··· DOCUMENT TEXT ···

To find the first binomial line.

Set out two numbers *AC* and *CB* such that the sum of them *AB* has to *BC* the ratio which a square number has to a square number, but does not have to *CA* the ratio which a square number has to a square number.

Set out any rational straight line *D*, and let *EF* be commensurable in length with *D*. Therefore *EF* is also rational.

Let it be contrived that the number *BA* is to *AC* as the square on *EF* is to the square on *FG*.

But *AB* has to *AC* the ratio which a number has to a number, therefore the square on *EF* also has to the square on *FG* the ratio which a number has to a number, so that the square on *EF* is commensurable with the square on *FG*.

And *EF* is rational, therefore *FG* is also rational. And, since *BA* does not have to *AC* the ratio which a square number has to a square number, neither, therefore, has the square on *EF* to the square on *FG* the ratio which a square number has to a square number. Therefore *EF* is incommensurable in length with *FG*.

Therefore *EF* and *FG* are rational straight lines commensurable in square only. Therefore *EG* is binomial.

I say that it is also a first binomial straight line.

···

PROBLEMS TO SOLVE:
[a] Reproduce the passage of the proof starting with "Set out any" and going on through "with the square on *FG*.".
[b] In the proof, what is the line EF set out to be commensurable in length with?
[c] Continue the proof about the first binomial line from the point where it stops.

··· DATASET EXCERPTS ···

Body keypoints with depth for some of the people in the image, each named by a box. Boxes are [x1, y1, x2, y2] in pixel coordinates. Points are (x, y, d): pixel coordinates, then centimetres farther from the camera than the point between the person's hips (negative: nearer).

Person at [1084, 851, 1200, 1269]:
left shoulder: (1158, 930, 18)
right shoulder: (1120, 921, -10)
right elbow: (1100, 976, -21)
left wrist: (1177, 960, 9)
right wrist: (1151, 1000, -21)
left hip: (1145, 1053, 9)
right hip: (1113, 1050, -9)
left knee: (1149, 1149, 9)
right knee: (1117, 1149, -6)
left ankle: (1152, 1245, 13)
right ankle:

···

RESULTS IN ORDER:
[a]
Set out any rational straight line *D*, and let *EF* be commensurable in length with *D*. Therefore *EF* is also rational.

Let it be contrived that the number *BA* is to *AC* as the square on *EF* is to the square on *FG*.

But *AB* has to *AC* the ratio which a number has to a number, therefore the square on *EF* also has to the square on *FG* the ratio which a number has to a number, so that the square on *EF* is commensurable with the square on *FG*.

[b] The rational straight line D.

[c]
Since the number *BA* is to *AC* as the square on *EF* is to the square on *FG*, while *BA* is greater than *AC*, therefore the square on *EF* is also greater than the square on *FG*.

Let then the sum of the squares on *FG* and *H* equal the square on *EF*.

Now since *BA* is to *AC* as the square on *EF* is to the square on *FG*, therefore, in conversion, *AB* is to *BC* as the square on *EF* is to the square on *H*.

But *AB* has to *BC* the ratio which a square number has to a square number, therefore the square on *EF* also has to the square on *H* the ratio which a square number has to a square number.

Therefore *EF* is commensurable in length with *H*. Therefore the square on *EF* is greater than the square on *FG* by the square on a straight line commensurable with *EF*.

And *EF* and *FG* are rational, and *EF* is commensurable in length with *D*.

Therefore *EF* is a first binomial straight line.

Q.E.D.